Heat Vulnerable Residents Contacted During Heat Wave

Multnomah County and the City of Portland will reopen three daytime cooling centers Wednesday afternoon as temperatures are expected to approach 100 degrees for a fourth consecutive day.

Although temperatures have receded from record-setting highs earlier this week, health officials warn that you shouldn’t let your guard down.

Nighttime temperatures have remained warmer than usual, and heat risk remains high. And heat’s most harmful effects are cumulative — especially as a significant heat event lingers.

It’s just as important today to check on loved ones and neighbors. Even a short break from the heat — going to a cooling center or a library, finding shade, or accessing cooling supplies distributed from the County and the Joint Office of Homeless Services’ outreach warehouse — can make a difference. 

To ensure vulnerable people are being contacted, the Department of County Human Services’ Regional Health and Human Services Contact Center has continued direct outreach to hundreds of seniors, clients and property managers.

Beginning on Friday, Aug. 11, the call center identified and reached out to roughly 570 unique property owners or managers, speaking with or leaving messages for 448. The call center’s list was developed by the Multnomah County Health Department and the Portland Housing Bureau, including properties in urban heat islands and with tenants who might be more at risk of heat-related impacts because of their income status and/or age. The County also sent 631 emails with additional information and resources to share with residents.

On Monday, Aug. 14, and Tuesday, Aug. 15, the call center also reached out to 822 households who receive long-term services and support, speaking with 440 and leaving messages with 295. Of those households, 326 speak languages other than English, representing 31 total languages. 

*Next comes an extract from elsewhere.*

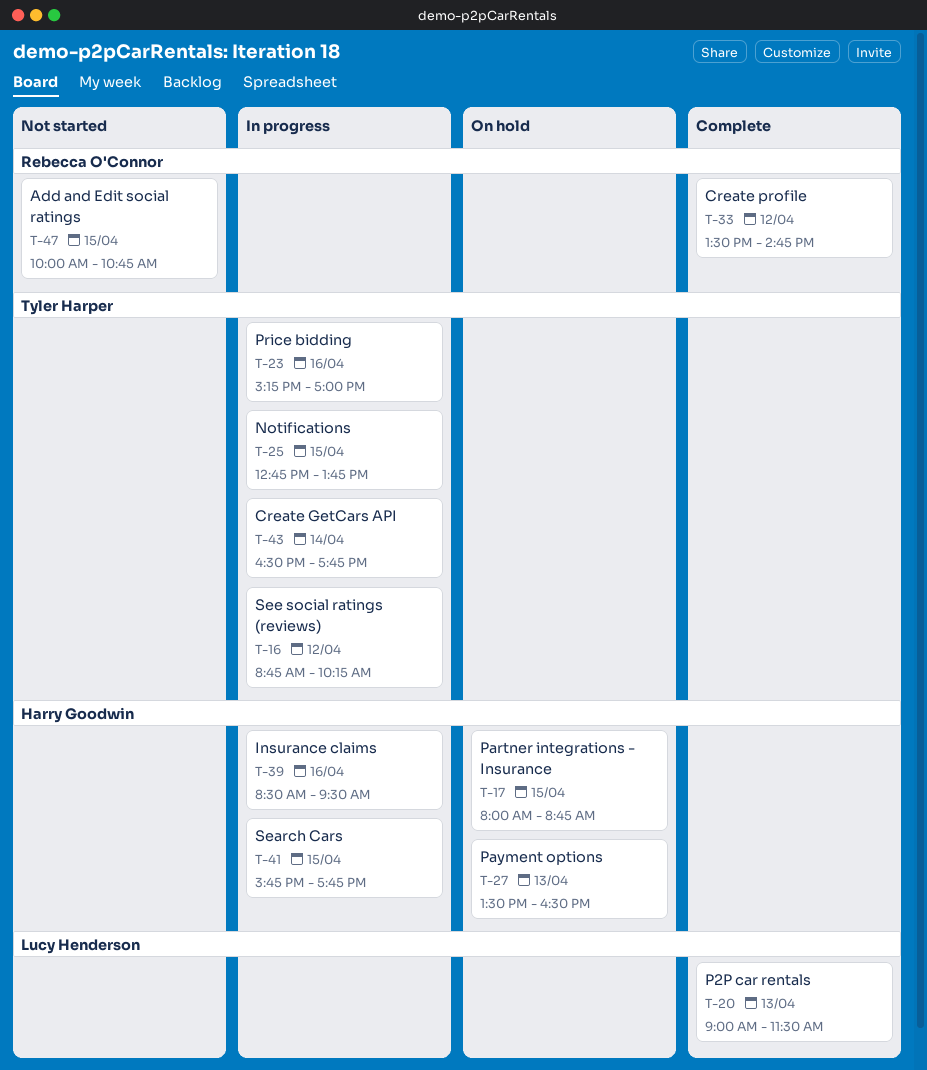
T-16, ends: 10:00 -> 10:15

Brendon Haggerty, manager of the Health Department’s Healthy Homes & Communities program, is urging everyone to find an air-conditioned space for even a few hours of relief — whether they are housed or houseless.

People are often reluctant to turn on air conditioning because of the expense. “Air conditioning is life saving,’’ Haggerty said. “It's worth the extra electricity cost during an emergency." 

Here are resources for people who need help with costs:

Cooling centers reopen Wednesday; more than 300 people found respite Tuesday

The three daytime cooling centers that will open again from 1 to 8 p.m. today are:

  • Multnomah County East, 600  N.E. 8th St., Gresham, staffed by Multnomah County employees.
  • Cook Plaza, 19421  S.E. Stark St., Gresham, staffed by Cultivate  Initiatives.
  • Old Town Cooling Center, 435  N.W. Glisan St., Portland, staffed by Do  Good Multnomah.

Lloyd Center will continue to serve as an additional cooling space where the public can come inside and cool off during regular mall hours from 11 a.m. to 7 p.m.

In addition to these sites, many other cool spaces — including Multnomah County libraries, as well as locations operated by community partners — are open throughout the community and in downtown Portland. 

People who don’t have access to a cool place should strongly consider spending time at a cooling center or a cool space listed on this interactive map of libraries, splash pads and other sites.

The three daytime cooling centers will provide food and water in safe, air-conditioned places to hang out. No one will be turned away, and pets are welcome. TriMet will transport anyone going to a cooling space for free. Anyone needing additional transportation help should call 2-1-1.

On Tuesday, Aug. 15, a cumulative total of 335 people found respite at the three cooling centers, up from more than 220 on Monday and 120 on Sunday.

Health officials say 911 calls have been elevated, with close to 400 again on Tuesday, but with 22 specifically related to heat — still short of the level seen during the 2021 heat dome. Emergency department visits are below the levels seen during the extended July 2022 heat wave, health officials also said.

The Multnomah County Medical Examiner’s Program on Tuesday, Aug. 15, reported it is investigating a suspected heat death that occurred Monday, Aug. 14.

The County also reminds people seeking relief in rivers, lakes and streams to stay safe. Toxic algae has been detected on the Willamette River in Portland and waterways at Sauvie Island. The areas affected by the bloom are changing — stretching as of late Tuesday from the Ross Island Lagoon to Cathedral Park. Please avoid swimming and high-speed water activities, such as water skiing or power boating, in those areas.

If you are unsure about the safety of water, when in doubt, stay out. Learn more about how to swim and splash safely.

Multnomah County and the City of Portland both declared states of emergency effective Sunday, Aug. 13, that continue this week, allowing County departments and City bureaus increased flexiblity to respond.